Competing Interests: The authors do not have any duty for their research to Kowa Company except sharing products from their research. The authors have already applied for a patent on selenoprotein P to apply the treatment of dry eye ((WO 2006/137426) PROPHYLACTIC OR THERAPEUTIC AGENT FOR CORNEAL/CONJUNCTIVAL DISEASE). The authors do not have any relationship with Kowa Company for employment or consultancy. The authors declare that this does not alter their adherence to all the PLoS ONE policies on sharing data and materials.

Figures

Figure 1
Figure 1. Preparation of dry eye rat model.

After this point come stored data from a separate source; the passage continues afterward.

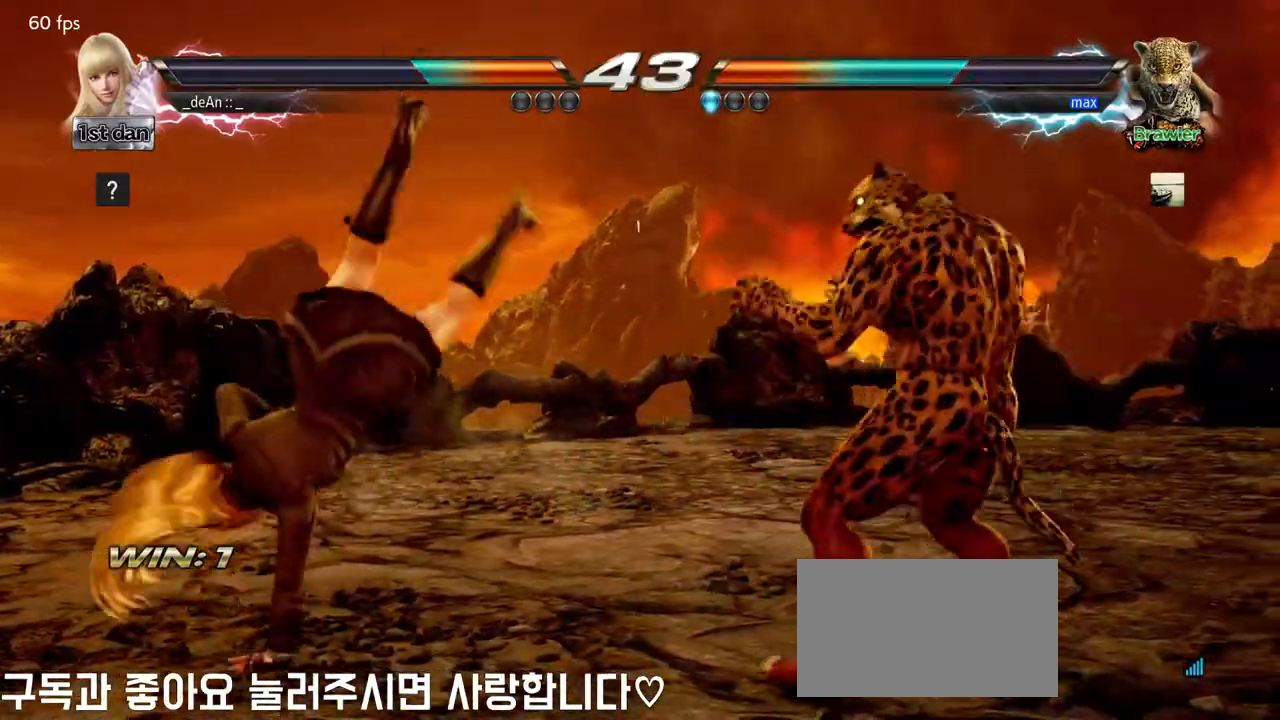
{"buttons": [], "left_stick": "down-right", "events": [[67, "left_stick", "left"], [317, "left_stick", "down-right"]]}
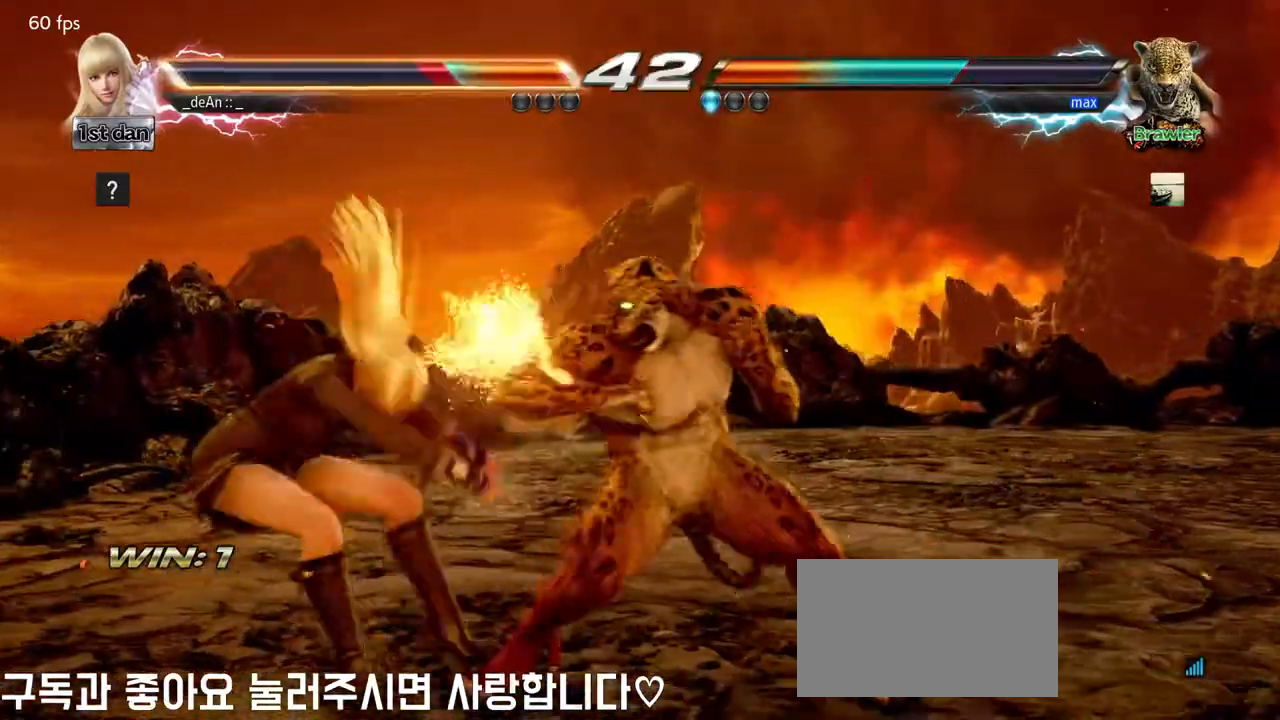
{"buttons": [], "left_stick": "left", "events": [[33, "SQUARE", "down"], [33, "left_stick", "center"], [233, "SQUARE", "up"], [350, "left_stick", "left"]]}
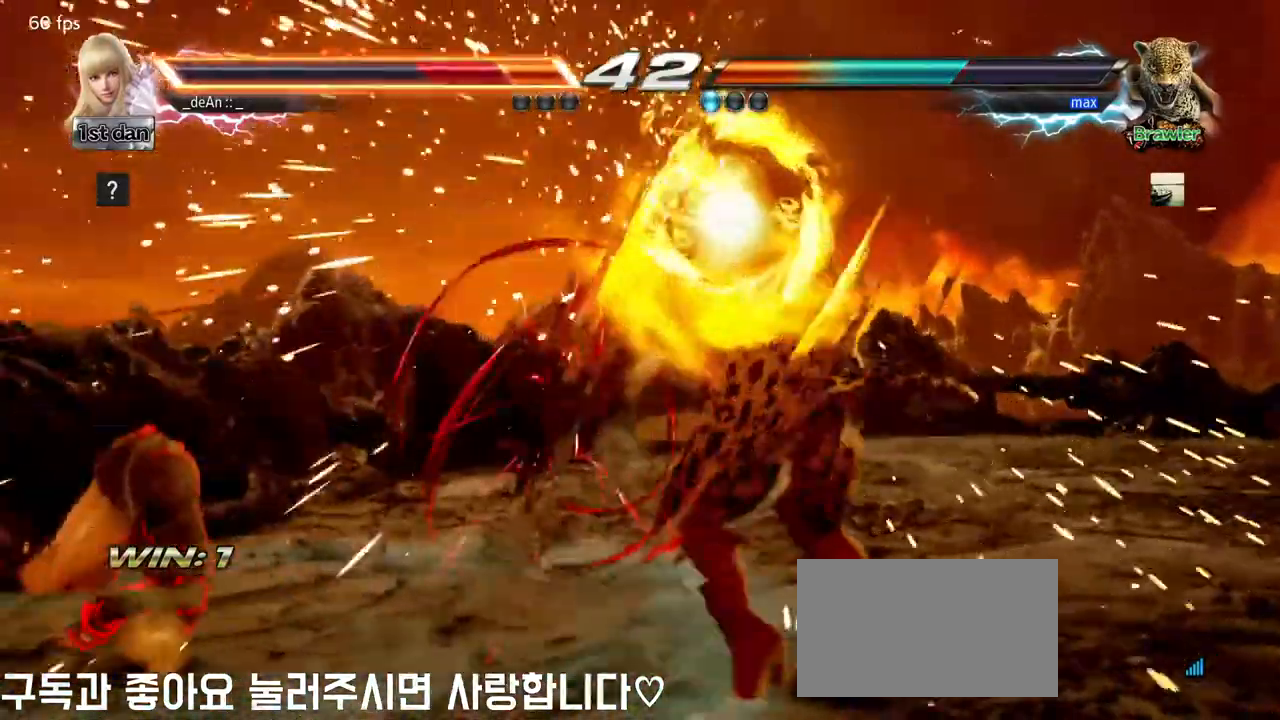
{"buttons": [], "left_stick": "left", "events": [[167, "SQUARE", "down"], [267, "SQUARE", "up"], [367, "SQUARE", "down"], [467, "SQUARE", "up"]]}
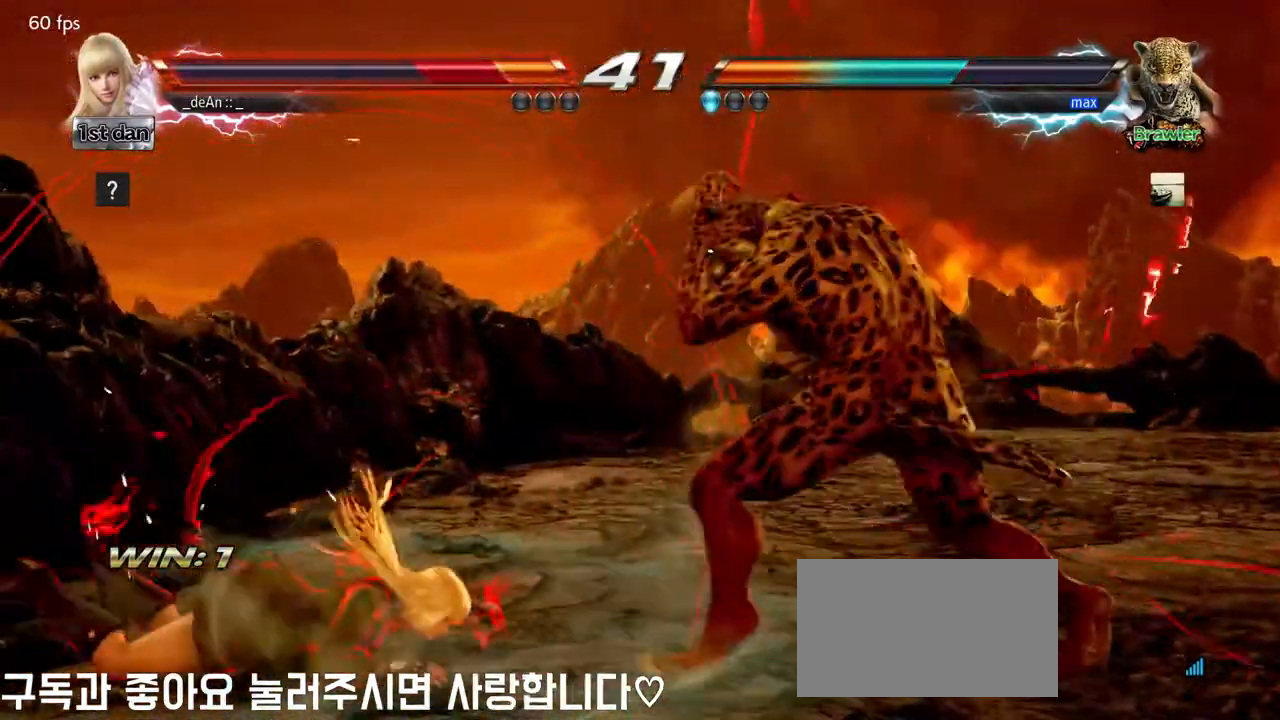
{"buttons": [], "left_stick": "down", "events": [[33, "SQUARE", "down"], [117, "SQUARE", "up"], [167, "SQUARE", "down"], [317, "SQUARE", "up"], [350, "left_stick", "down"]]}
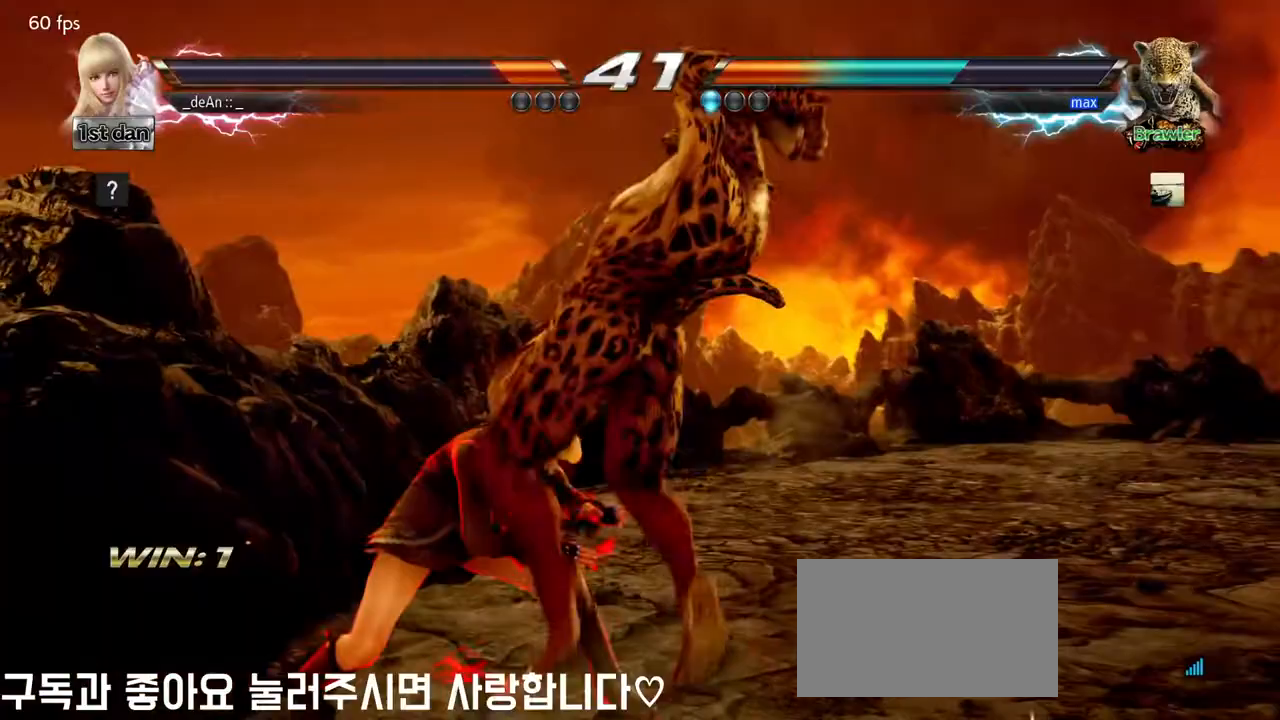
{"buttons": [], "left_stick": "center", "events": [[250, "left_stick", "center"], [300, "SQUARE", "down"], [367, "TRIANGLE", "down"], [483, "SQUARE", "up"], [483, "TRIANGLE", "up"]]}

a: Measurement of tear volume secreted from normal eye or lacrimal gland-removed eye of rats. The vertical axis shows tear volume measured by cotton thread. Results are expressed as mean ± S.D. Dunnett's test was used to determine the significance of differences. * and **indicates a significant difference from the result in normal side, P<0.05 and <0.01, respectively. b: Corneal fluorescein staining in normal rats and rats with dry eye. The vertical axis shows score of the fluorescein-stained area. Dunnett's test was used to determine the significance of differences. ** indicates a significant difference from the result at 0 week, P<0.01 (n = 10). c: Photo of cornea stained by fluorescein after 4 weeks treatment. d: Increase of marker during oxidative stress. Ratio of 8-OHdG content in the cornea between the dry eye and normal eye. Results are expressed as mean ± S.D. Dunnett's test was used to determine the significance of differences. * and *** indicates a significant difference from the result in 1-week removal, P<0.05 and <0.005, respectively. e, f: Oxidative stress markers in cornea of normal rats and rats with dry eye. Contents of 8-OHdG (e) and HEL (f) in a dry eye and normal corneas. t-test was used to determine the significance of differences. * indicates a significant difference from the result in normal side, P<0.05. Results are expressed as the mean ± S.D. (n = 10).
Figure 2
Figure 2. Effects of SeP eye drops on the cornea of a dry eye rat model.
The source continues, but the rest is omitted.